Evening folks. This is going to be a very short post today – towards the end of last term I lost my pen drive which had all my resources on. I remember vaguely thinking it would turn up over the summer – unfortunately it hasn’t and tonight I’ve been cutting and pasting various powerpoints, trying to get ready for tomorrow when I’m back at work. I always get slightly anxious about going back to work after a break but I have excelled myself this time!
The performance of ‘Cartographers’ took place yesterday, despite heavy, persistent rain! It went really well – both performances sold out last week and god love the british public – they stood there for the whole hour with their macs on and a few umbrellas between the lot of them, without complaining about the awful, awful weather. The cast were fantastic – one of my pupils played a trumpet solo and then we did a duet towards the end of the show which went really well – I was very proud of him – it was his first paid gig as well so I’m sure he will remember it when he is old and wrinkly – I remember my first paid gig was playing in ‘Singing In the Rain’ (rather appropriately!) with my trumpet teacher. He said the most important lesson I would learn as a second trumpet was to get to the bar as soon as the last note had sounded of the first half – he even made me do a dry run to make sure I knew the way…I did wish I’d remembered this yesterday when we had to queue for 20 minutes in the theatre bar for a cup of tea and a scone…

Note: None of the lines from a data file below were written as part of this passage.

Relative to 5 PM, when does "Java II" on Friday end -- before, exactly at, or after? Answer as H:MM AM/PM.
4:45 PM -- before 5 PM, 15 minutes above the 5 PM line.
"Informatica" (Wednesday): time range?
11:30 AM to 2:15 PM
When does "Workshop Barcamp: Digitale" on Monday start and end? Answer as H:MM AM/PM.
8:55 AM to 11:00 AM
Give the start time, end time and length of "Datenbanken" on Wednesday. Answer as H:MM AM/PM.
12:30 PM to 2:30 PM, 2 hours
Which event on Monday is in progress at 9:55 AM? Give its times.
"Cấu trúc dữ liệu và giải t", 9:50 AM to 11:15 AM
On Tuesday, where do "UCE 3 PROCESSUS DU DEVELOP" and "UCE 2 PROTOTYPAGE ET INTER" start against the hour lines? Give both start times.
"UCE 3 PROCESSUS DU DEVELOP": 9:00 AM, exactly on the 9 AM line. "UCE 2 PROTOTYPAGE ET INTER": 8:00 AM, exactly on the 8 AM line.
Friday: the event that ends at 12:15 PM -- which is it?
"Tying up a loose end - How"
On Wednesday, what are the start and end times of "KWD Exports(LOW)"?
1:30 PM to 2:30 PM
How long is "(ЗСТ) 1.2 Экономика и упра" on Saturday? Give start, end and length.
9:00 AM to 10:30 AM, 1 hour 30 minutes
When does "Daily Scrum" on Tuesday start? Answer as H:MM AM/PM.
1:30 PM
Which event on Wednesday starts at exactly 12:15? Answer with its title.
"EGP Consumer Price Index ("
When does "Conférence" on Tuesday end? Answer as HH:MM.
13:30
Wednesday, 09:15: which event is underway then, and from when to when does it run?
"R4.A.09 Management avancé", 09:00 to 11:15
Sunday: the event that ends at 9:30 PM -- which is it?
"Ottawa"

Anyway, writing the play has been an amazing, memorable opportunity – completely intense in a taking over the summer kind of way – there were moments when I thought I’d bitten off more than I could chew and I wouldn’t be able to do it – but it all turned out in the end and I’m really grateful for the chance to work with Lindsay and Joe Ward Munrow from the Alligator Club – they were so confident that it would work and it would be great that I started believing them!
It turns out a play is more ephemeral than a poem – a poem can live on in a magazine or a book or a pamphlet – but a play is spoken and then it kind of disappears – strange isn’t it? Unless you are Shakespeare of course, I suppose.
Today’s Sunday Poem is by Gene Barry – the founder and chairman of the Fermoy International Poetry Festival over in Ireland. Gene’s just had his first collection ‘Unfinished Business’ out with Doghouse Press and you can order it here www.doghousebooks.ie if you would like to! Gene Barry is a poet, art therapist and pyschotherapist from Cork City in Ireland. Gene runs a poetry group on Facebook called ‘Elbow Lane Poetry’ which is bursting at the seams with poetry at most hours of the day and night, posted up by its many members, well worth a look.
I enjoyed trying to work out in this poem how each image, or each line relates to the ‘she’ in question – I also like that this poem has echoes of the rather excellent poem by Michael Hartnett which can be found here http://www.poetryinternationalweb.net/pi/site/poem/item/17736 and the equally brilliant Norman McCaig poem which can be found here http://www.scottishpoetrylibrary.org.uk/poetry/poems/aunt-julia
I don’t know if Gene was aware of these two poems when he wrote ‘She Was’ but I think Gene’s poem uses what I would call the ‘scaffolding’ of these two poems and then leaps off into its own world, piling on image after image and leaving the reader to unpack each one. I don’t know who the ‘she’ is either – I think of her as a mother figure – I think there are subtle pointers to this – some of the images show someone who cares about other people – the ‘non-stinging ointment’, ‘a bowl of floury potatoes’ and I liked the shortened line of ‘a shoulder’ – I heard the unspoken and unwritten ‘a shoulder to cry on’ when I read this!
I hope you enjoy, and apologies for this brief and maybe slightly terse blog!
She Was – Gene Barry
a penny from the bottom of a couch
a Sunday supplement
a necessary haircut
a ball of malt at a cold funeral
a phlegm spit
a copybook tackle
a shoulder
a nail on the head
a sea that couldn’t take lives
a favourite sister
a below the waist swipe
a found sock
a raw poem
a painful fracture
a perfect insult
a first French kiss
a bowl of floury potatoes
a clean handkerchief
a nettle sting
a non-stinging ointment
a back heel
a fight at a tinker’s wedding
a new flavour
a clenched fist
a child’s hug
a memorable holiday
a beautifully battered ship
a take-me-now confession
a perfect fit
a suitable estimate
an ambush…so she was.
God bless Sundays and Kim’s poetry post (which Isn’t terse at all). Little hot jewel tomatoes last week (with no misplaced apostrophe); this week, a list. I’m a total sucker for a list, and equally for ambiguity, so ‘She’ leaves at least one reader quids in.She may be the mother who can use a flannel ‘below your waist’, who can kiss you better, whose ointment doesn’t’ sting.Or the girls of a first French kiss.Or the feisty lass at the fight at a tinkers’ wedding. Every image is the odd surprise of the coin rummaged from the bottom of the sofa (and Isn’t that exactly the right word?) Isn’t every one an ambush? Man, I wish I could write short nuggety poems! Thanks for this one.